The herd was coming off a partial mixed ration at M+25 litres and moved straight from the Optima 16 cake to the Optima Footprint 105. This change saw a slight reduction in the crude protein but TDP remained the same. The overall cow diet was slightly reformulated, but Chris saw no change at all and was really pleased with the transition.

He says: “I think we have a responsibility to the environment and the world that we live in and by making things more sustainable for the future, we can move our business forward. We were worried there would be a loss in yields and negative impacts on cow health, but that hasn’t been the case. If the Footprint cake continues to be a success, we’ll look to reduce the amount of soya in the TMR.”

The rate of cake fed in the parlour changes throughout the year depending on grass yields, grass quality and also volumes of conserved forage. This is all put together in a ration by the Marshalls’ ForFarmers Account Manager, Matt Jenkin.

Chris Marshall cow resized cropped

Chris continues: “When we first started discussing going soya-free, Matt Jenkin talked to us about the Footprint soyafree cake and blends available. We felt the Footprint cake was the easiest place to start. In terms of incorporating cake into the diet, it was a straight swap and it’s been really simple and has gone very well.”

The Marshalls introduced the cake in April and didn’t see any negative effects through the summer and Chris notes that when the cows begin to milk again this autumn, a true picture of how well the cake is performing will be seen.

Calves resized cropped

Chris is block calving in a nine week window in late summer with all dairy calves born within a period of three weeks. As they are calving inside, they are off grass, with a small amount of PMR and early calvers are peaking nicely already.

Elsewhere in the system, calves are fed on whole milk and are reared in a specialist unit. This year, continuing the non-soya theme, calves will be fed on a non-soya compound, starting off on a pellet and moving on to a non-soya rearing nut.

He adds: “It’s early days moving to soya-free.
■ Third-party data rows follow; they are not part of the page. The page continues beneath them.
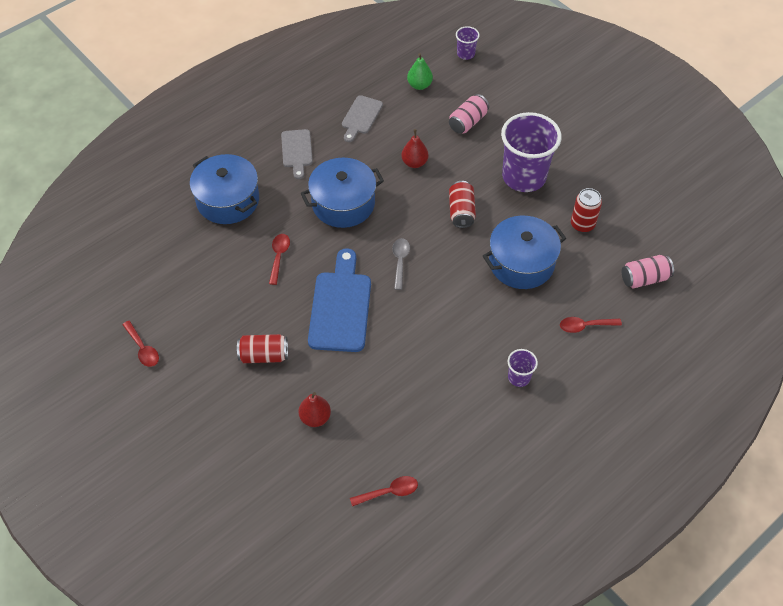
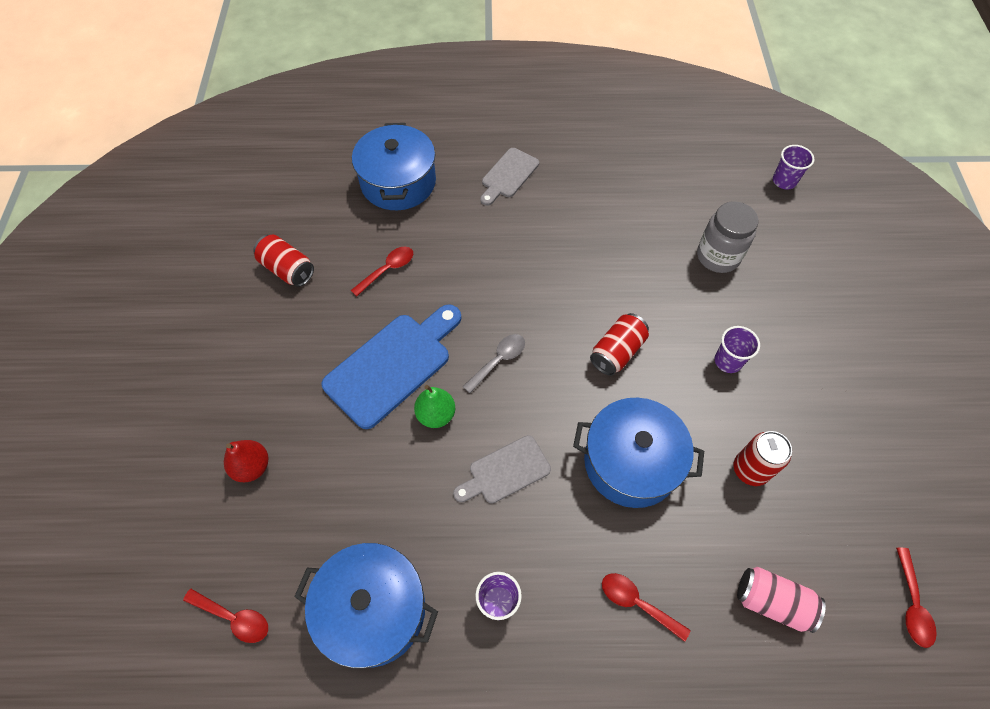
camera: 40 degrees right, 5 degrees up
red spoon [122,321,159,367] -> red spoon moved to [896,548,937,648]
red can [237,334,288,363] -> red can moved to [253,234,314,287]
blue pot [301,158,384,228] -> blue pot moved to [294,543,438,668]
grey cutting board [342,95,383,142] -> grey cutting board moved to [453,435,551,504]
red pear [401,129,429,168] -> none
green pear [407,53,433,90] -> green pear moved to [414,385,455,428]
pink can [449,94,489,134] -> grey jar [697,201,759,273]
purple cup [501,112,562,192] -> purple cup [714,326,760,373], size x0.45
First steps have been fairly straightforward and we’ve seen positive results. Moving forward through the next 12 months, we aim to reduce soya even more in our TMR and hopefully end up being soya-free as farmers. It’s looking really positive going into the winter.”

ForFarmers account manager Matt Jenkin says: “At the moment Chris is feeding a small amount of soya in the TMR because he was reluctant to make too big a change too quickly. So as we go through the autumn, we’re still putting a small amount of soya into the TMR.
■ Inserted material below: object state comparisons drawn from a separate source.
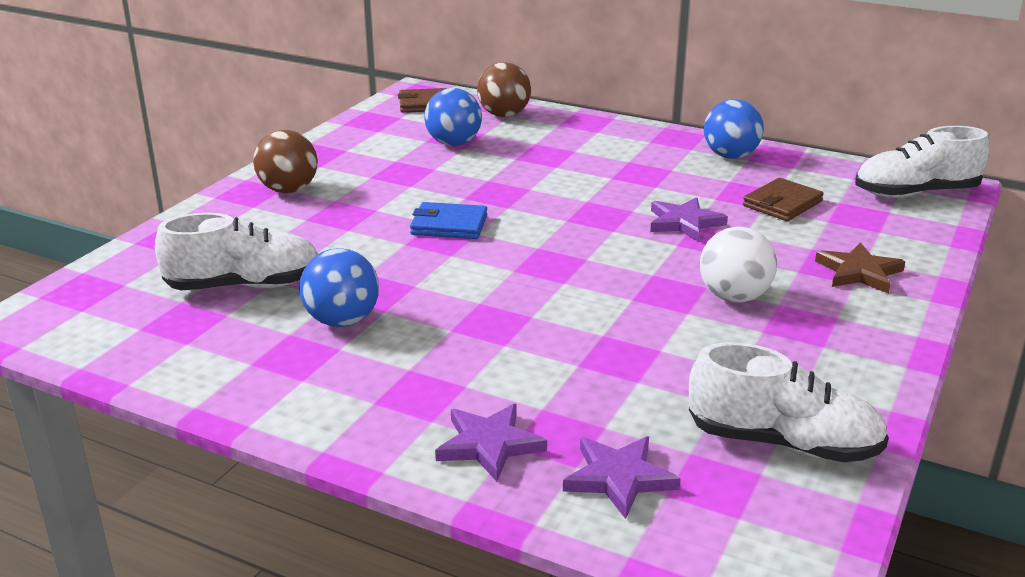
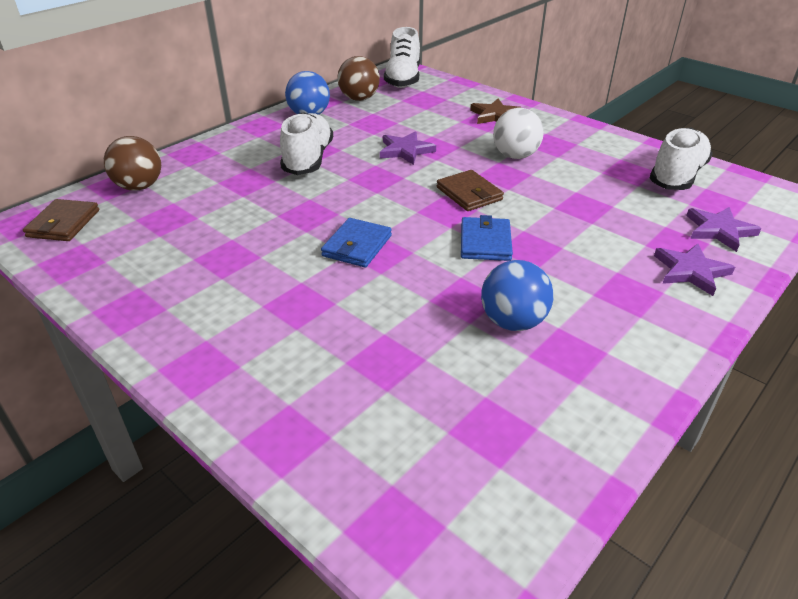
camera: 75 degrees left, 10 degrees up
white shoe [155,213,318,290] -> white shoe moved to [280,112,333,175]
brown ball [253,130,318,193] -> brown ball moved to [337,56,380,101]
blue ball [424,88,482,146] -> none
brown wallet [743,178,824,221] -> brown wallet moved to [437,170,504,211]
none -> blue wallet [461,215,513,261]

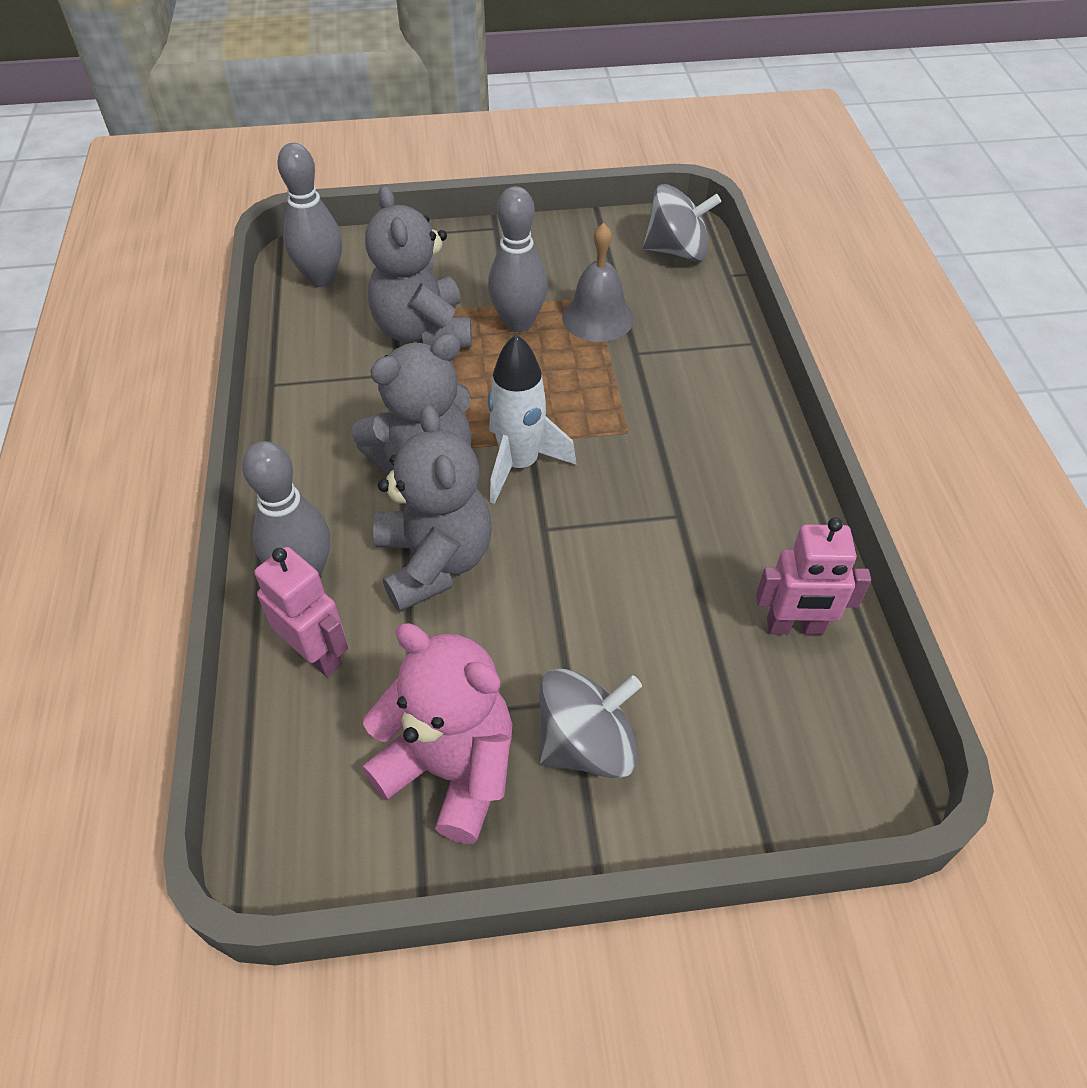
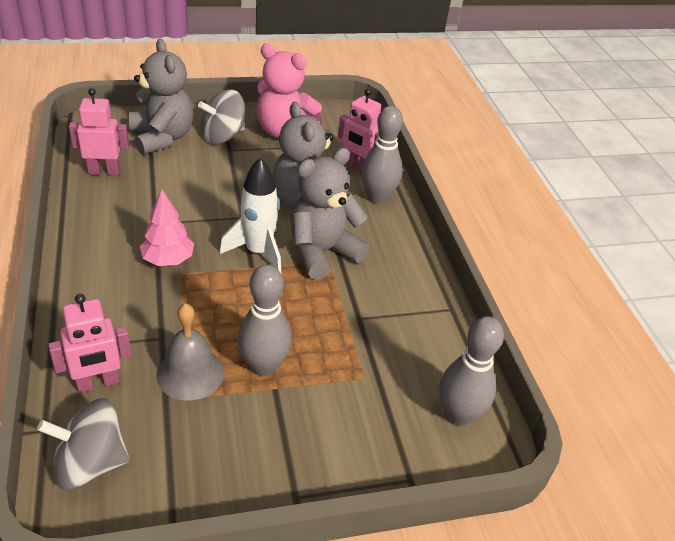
camera: 170 degrees right, 10 degrees down
grey teddy bear [365,185,472,348] -> grey teddy bear moved to [129,39,193,155]
none -> pink robot [48,294,132,393]
none -> pink tree [140,189,194,266]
“As we get to Christmas most of the cows should be back in-calf and the aim is then to reduce and take the soya totally out the diet and feed no soya through winter until we get to grass when the cows will just go back onto cake in the parlour. This should give Chris and the family the confidence to be able to go into next autumn soya-free and hopefully, going forward, gain all the relevant point allocation under the Arla Sustainability Incentive Model.
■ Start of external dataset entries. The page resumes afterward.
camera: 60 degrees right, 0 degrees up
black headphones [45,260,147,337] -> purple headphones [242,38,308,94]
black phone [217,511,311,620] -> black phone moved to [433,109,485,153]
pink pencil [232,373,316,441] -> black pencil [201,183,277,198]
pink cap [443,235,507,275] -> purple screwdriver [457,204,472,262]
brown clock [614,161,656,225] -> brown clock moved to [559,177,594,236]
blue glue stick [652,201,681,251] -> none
“Over the last six months we’ve seen many farmers using the ForFarmers Footprint range and having great success. In spring of 2023 ForFarmers launched the Footprint range, which is formulated for TDP, allowing us to reduce the crude protein in overall cow diets, and be more cost effective. Over the summer, we’ve also launched Footprint blends and intermix range, which will give us more options to help farmers looking to be soya- free, going into the winter.”